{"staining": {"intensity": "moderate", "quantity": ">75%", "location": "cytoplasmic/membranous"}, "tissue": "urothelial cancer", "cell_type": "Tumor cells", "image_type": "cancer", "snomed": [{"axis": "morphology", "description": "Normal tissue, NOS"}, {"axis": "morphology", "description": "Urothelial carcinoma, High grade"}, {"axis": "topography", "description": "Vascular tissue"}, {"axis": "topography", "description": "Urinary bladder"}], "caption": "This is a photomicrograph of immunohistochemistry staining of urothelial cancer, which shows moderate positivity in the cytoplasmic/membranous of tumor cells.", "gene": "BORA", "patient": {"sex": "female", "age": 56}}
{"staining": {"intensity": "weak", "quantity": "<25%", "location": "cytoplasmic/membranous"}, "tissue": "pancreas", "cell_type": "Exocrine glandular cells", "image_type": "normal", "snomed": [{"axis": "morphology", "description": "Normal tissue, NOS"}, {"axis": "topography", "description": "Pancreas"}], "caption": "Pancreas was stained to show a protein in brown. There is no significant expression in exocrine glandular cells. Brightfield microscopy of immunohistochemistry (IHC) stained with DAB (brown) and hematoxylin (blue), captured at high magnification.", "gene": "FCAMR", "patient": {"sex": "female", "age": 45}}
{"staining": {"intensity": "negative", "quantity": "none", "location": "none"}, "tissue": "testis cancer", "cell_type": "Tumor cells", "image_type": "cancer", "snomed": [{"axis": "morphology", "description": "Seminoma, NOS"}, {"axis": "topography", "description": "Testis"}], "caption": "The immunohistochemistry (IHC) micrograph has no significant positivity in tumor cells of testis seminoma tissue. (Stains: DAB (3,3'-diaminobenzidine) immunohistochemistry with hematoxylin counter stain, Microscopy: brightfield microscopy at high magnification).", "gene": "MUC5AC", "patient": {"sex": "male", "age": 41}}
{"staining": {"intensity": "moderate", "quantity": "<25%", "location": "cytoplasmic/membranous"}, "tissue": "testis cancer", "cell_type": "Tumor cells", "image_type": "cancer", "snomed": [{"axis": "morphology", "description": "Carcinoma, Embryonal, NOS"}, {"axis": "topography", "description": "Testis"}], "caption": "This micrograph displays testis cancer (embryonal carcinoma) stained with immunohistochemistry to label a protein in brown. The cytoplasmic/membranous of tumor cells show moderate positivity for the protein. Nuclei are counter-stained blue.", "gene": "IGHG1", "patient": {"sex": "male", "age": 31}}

- Work order
All lines above containing the string "brown": copy each one.

- Exercise output
{"staining": {"intensity": "weak", "quantity": "<25%", "location": "cytoplasmic/membranous"}, "tissue": "pancreas", "cell_type": "Exocrine glandular cells", "image_type": "normal", "snomed": [{"axis": "morphology", "description": "Normal tissue, NOS"}, {"axis": "topography", "description": "Pancreas"}], "caption": "Pancreas was stained to show a protein in brown. There is no significant expression in exocrine glandular cells. Brightfield microscopy of immunohistochemistry (IHC) stained with DAB (brown) and hematoxylin (blue), captured at high magnification.", "gene": "FCAMR", "patient": {"sex": "female", "age": 45}}
{"staining": {"intensity": "moderate", "quantity": "<25%", "location": "cytoplasmic/membranous"}, "tissue": "testis cancer", "cell_type": "Tumor cells", "image_type": "cancer", "snomed": [{"axis": "morphology", "description": "Carcinoma, Embryonal, NOS"}, {"axis": "topography", "description": "Testis"}], "caption": "This micrograph displays testis cancer (embryonal carcinoma) stained with immunohistochemistry to label a protein in brown. The cytoplasmic/membranous of tumor cells show moderate positivity for the protein. Nuclei are counter-stained blue.", "gene": "IGHG1", "patient": {"sex": "male", "age": 31}}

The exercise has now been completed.